The Apama microservice log contains more details on the reason for the smart rule configuration failure. For example, it is invalid to configure an “On measurement threshold create alarm” smart rule with a data point that does not exist.
This alarm is raised if a corrupt smart rule is present in the inventory and the correlator therefore fails to recover it correctly during startup.
smartrule_restore_failed
To diagnose the cause, download the diagnostics overview ZIP file as described in Downloading diagnostics and logs. Or, if that fails, log on as an administrator and look at the result of a GET request to /service/smartrule/smartrules?withPrivateRules=true. Review the smart rules JSON and look for invalid smart rule configurations. Such smart rules may need to be deleted or corrected.
This alarm is raised in certain cases when the connection between the Apama-ctrl microservice and the correlator is lost. This should not happen, but can be triggered by high load situations.
lost_correlator_connection
Apama-ctrl will automatically restart. Report this to product support if this is happening frequently.

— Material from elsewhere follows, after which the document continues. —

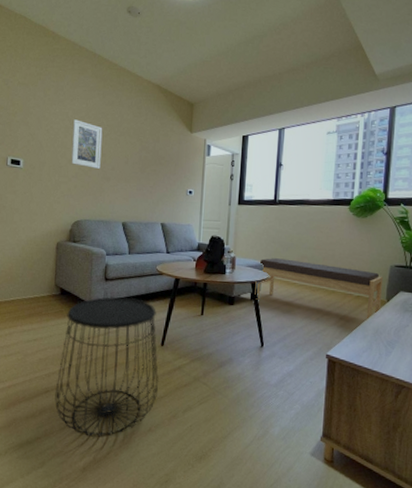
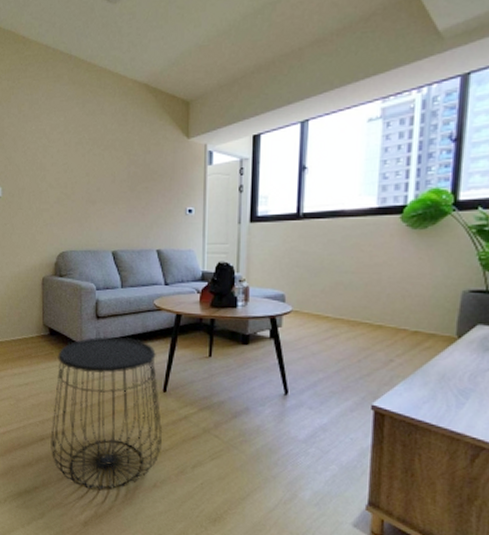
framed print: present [71,119,103,169] -> none [52,136,84,191]
bench: present [255,258,384,321] -> none [275,286,453,363]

Input or output queues that are filling up are a symptom of a serious performance degradation, suggesting that events or requests are being produced by Apama or Cloud of Things faster than they can be processed by Apama or Cloud of Things.
The performance of the correlator’s input and output queues is periodically monitored. Different types of alarms can be raised, where the alarm text contains a snapshot of the correlator status at the time of raising the alarm.
This alarm is raised for the input queues:
input_queues_filling
This alarm is raised for the output queues:
output_queues_filling
This alarm is raised for both the input and output queues:
input_output_queues_filling
See also List of correlator status statistics in the Apama documentation.
Check the text from the above alarms to get an indication of which queue is blocking. A problem is likely to trigger these alarms, followed by this alarm:
This alarm is raised whenever the CEP queue for the respective tenant is full. It is coming from Cloud of Things Core, but concerns Apama-ctrl.
Karaf nodes that send events to the CEP engine maintain per-tenant queues for the incoming events. This data gets processed by the CEP engine for the hosted CEP rules. For various reasons, these queues can become full and cannot accommodate newly arriving data. In such cases, an alarm is sent to the platform so that the end users are notified about the situation.
If the CEP queue is full, older events are removed to handle new incoming events. To avoid this, you must diagnose the cause of the queue being full and resolve it as soon as possible.
The CEP queue size is based on the number of CEP events, not raw bytes.
To diagnose the cause, you can try the following. It may be that the Apama-ctrl microservice is running slow because of time-consuming smart rules, analytic models or EPL apps, or the microservice is deprived of resources, or code is not optimized, and so on. Check the correlator input and output queues from the above alarms (or from the microservice logs or from the diagnostics overview ZIP file under /correlator/status.json).
This alarm is raised for a subtenant that was subscribed before the parent tenant was subscribed.
parent_tenant_not_subscribed
The Apama-ctrl microservice allows you to subscribe to tenants in any order. However, as long as the parent tenant is not subscribed, the microservice functionality will not work on the subtenant.
This alarm is cleared once the parent tenant is subscribed.